Syllabus

Astronomy 18: Planets and Planetary Systems

Spring Quarter 2007, UC Santa Cruz

Instructor: Professor Claire Max

Office: Center for Adaptive Optics, room 213

(The small building just downhill from Nat Sci 2)

Phone: 459-2049

Email: max@ucolick.org (please put "Astro18" in the e-mail subject line)

Office Hrs: Thursdays 1-2 pm

Other meeting times can be arranged by phone, e-mail, or in person

TA: Stefano Meschiari

Office: Interdisciplinary Sciences Rm 355

Phone: 459-4485

Email: stefano@astro.ucsc.edu (please put "Astro18" in the e-mail subject line)

Office hrs: Tuesdays 11 am - noon

Sections: Interdisciplinary Science Bldg 165

Mon 12:30-1:30 pm, Wed 5-6 pm, Thurs 6-7 pm

One section will be a review of homework and other assignments. Optional.

The other two will contain lab exercises. You must attend at one of these 2 times.

Class Days: Tuesdays and Thursdays

Class Times: 2 – 3:45 pm with a short break halfway

Location: Natural Sciences Annex room 102

Class Web Sites:

1) The main class web site is http://www.ucolick.org/~max/AY18.2007

2) The class will also have a website on WebCT, https://webct.ic.ucsc.edu:4443/
3) There is a website associated with our main textbook The Cosmic

Perspective: http://www.astronomyplace.com. When you purchase the

book, you will find instructions inside the front cover for how to log in to this web site .

Course Description, from UCSC Catalogue: Overview of our solar system and those recently discovered around nearby stars. Topics include formation of planets, structure of planets, moons and rings, asteroids and comets, ground-based and space-based observations, and physical processes. A course in high school physics is recommended; course intended for science majors. Offered in alternate academic years. (General Education Code(s): IN, Q.)

** EXERCISES TO COMPLETE **
1 – According to the syllabus, when are Professor Max's office hours?
2 – Please write out the syllabus word for word from "Sections: Interdisciplinary Science" to "these 2 times.".

** MATERIAL PROVIDED **
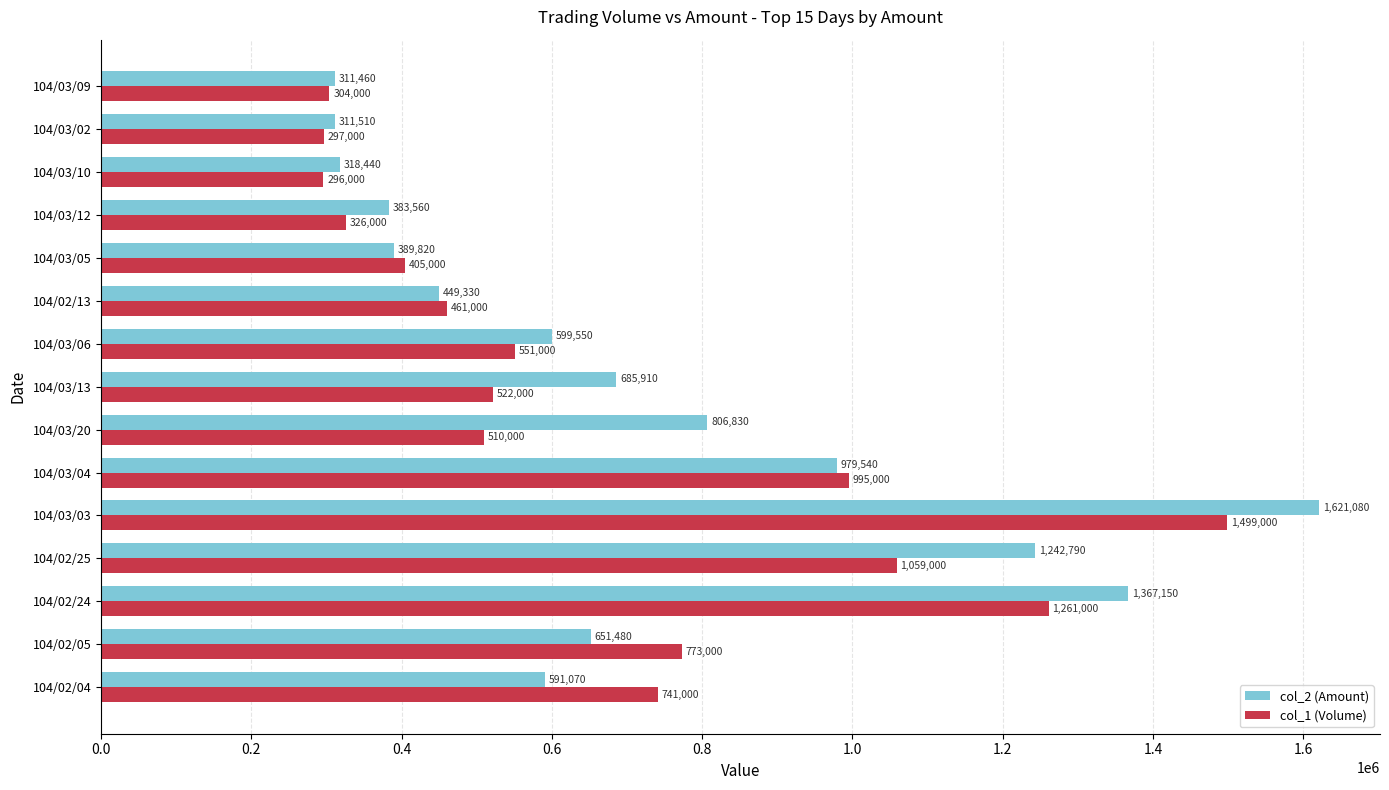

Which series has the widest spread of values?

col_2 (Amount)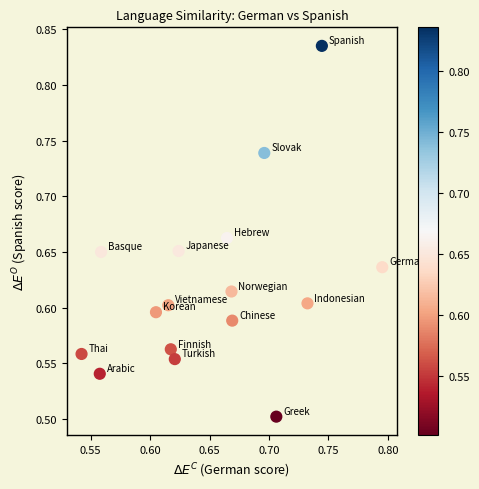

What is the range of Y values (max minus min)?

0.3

--

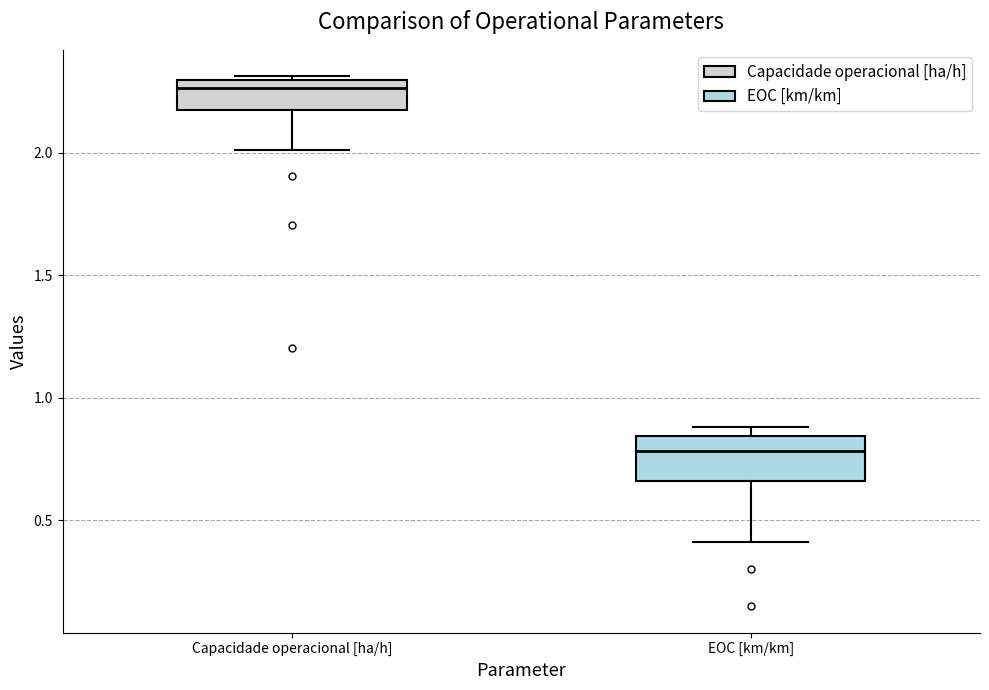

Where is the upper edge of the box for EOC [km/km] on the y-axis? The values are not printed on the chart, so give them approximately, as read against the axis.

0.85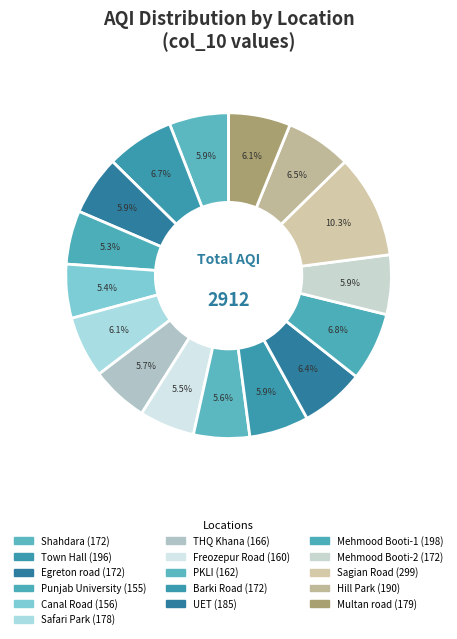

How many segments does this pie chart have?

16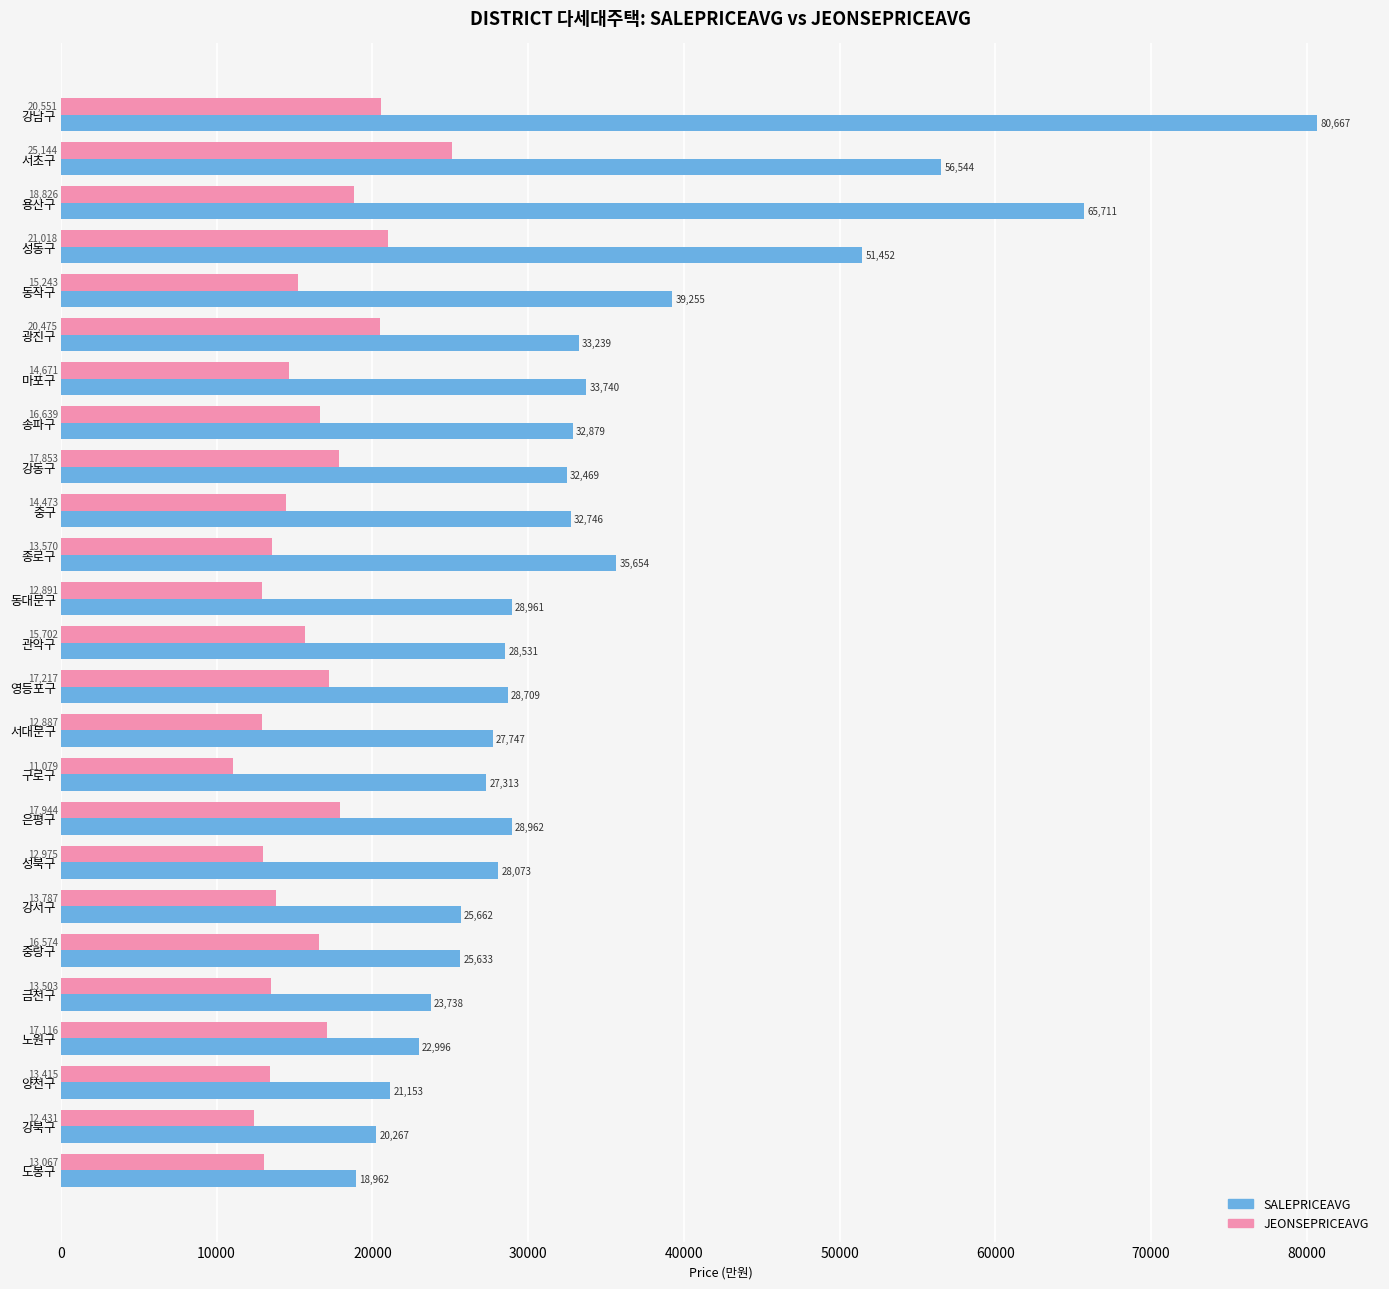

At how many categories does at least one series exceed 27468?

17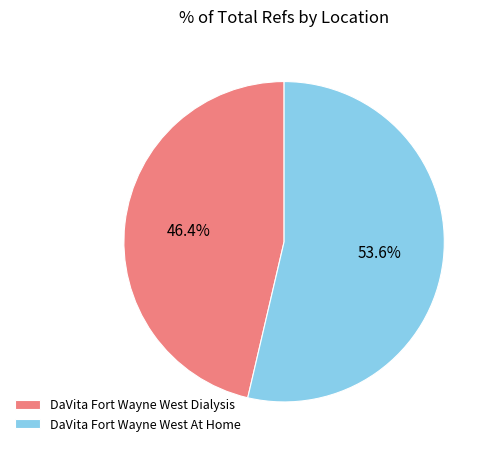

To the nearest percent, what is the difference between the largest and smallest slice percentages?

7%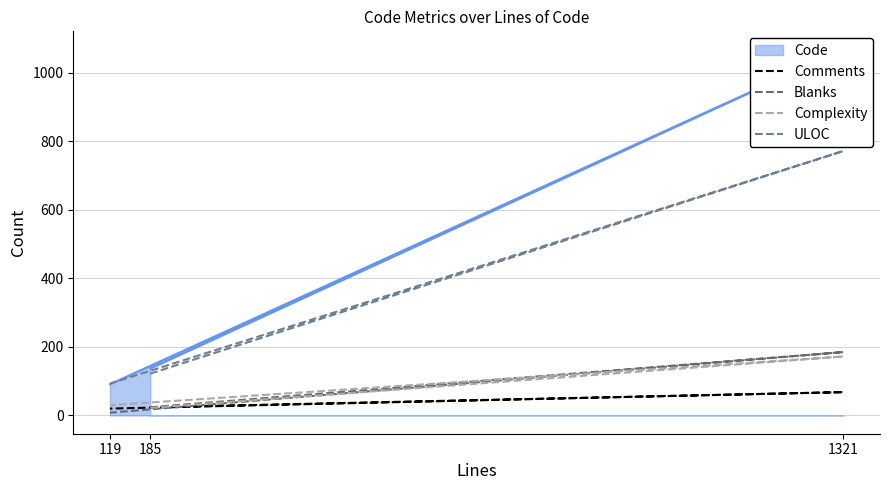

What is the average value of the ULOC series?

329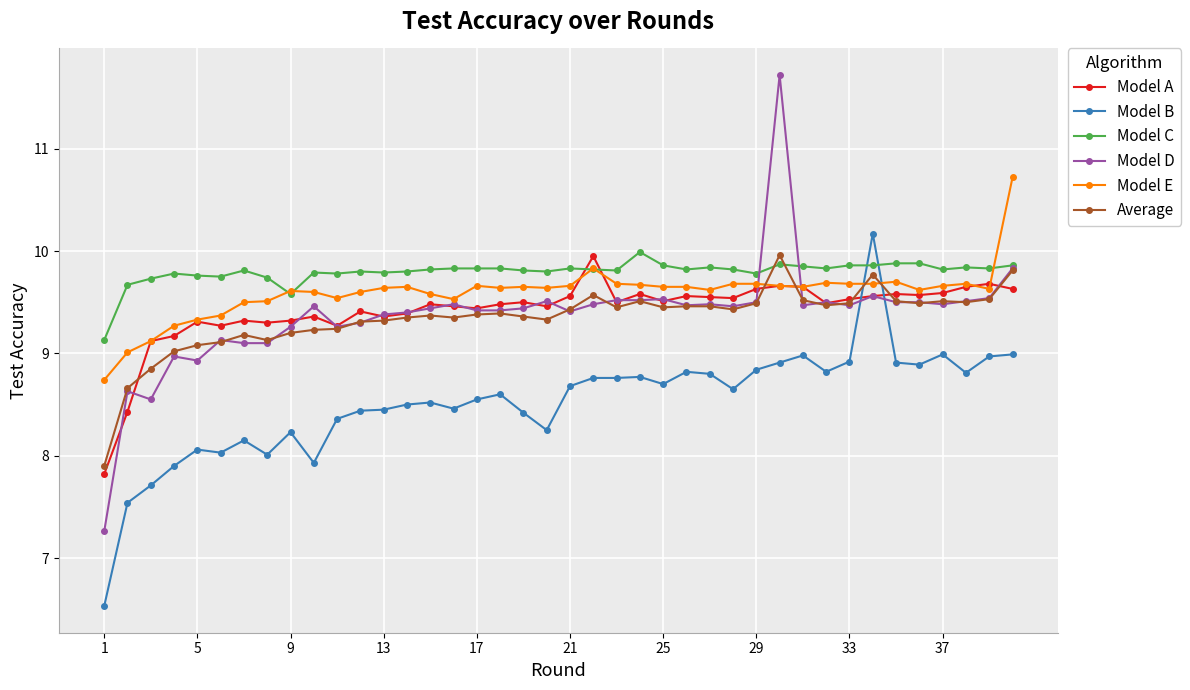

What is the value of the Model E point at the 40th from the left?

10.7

** TASK-BY-TASK SOLUTIONS **
1 – Thursdays 1-2 pm

2 –
Sections: Interdisciplinary Science Bldg 165

Mon 12:30-1:30 pm, Wed 5-6 pm, Thurs 6-7 pm

One section will be a review of homework and other assignments. Optional.

The other two will contain lab exercises. You must attend at one of these 2 times.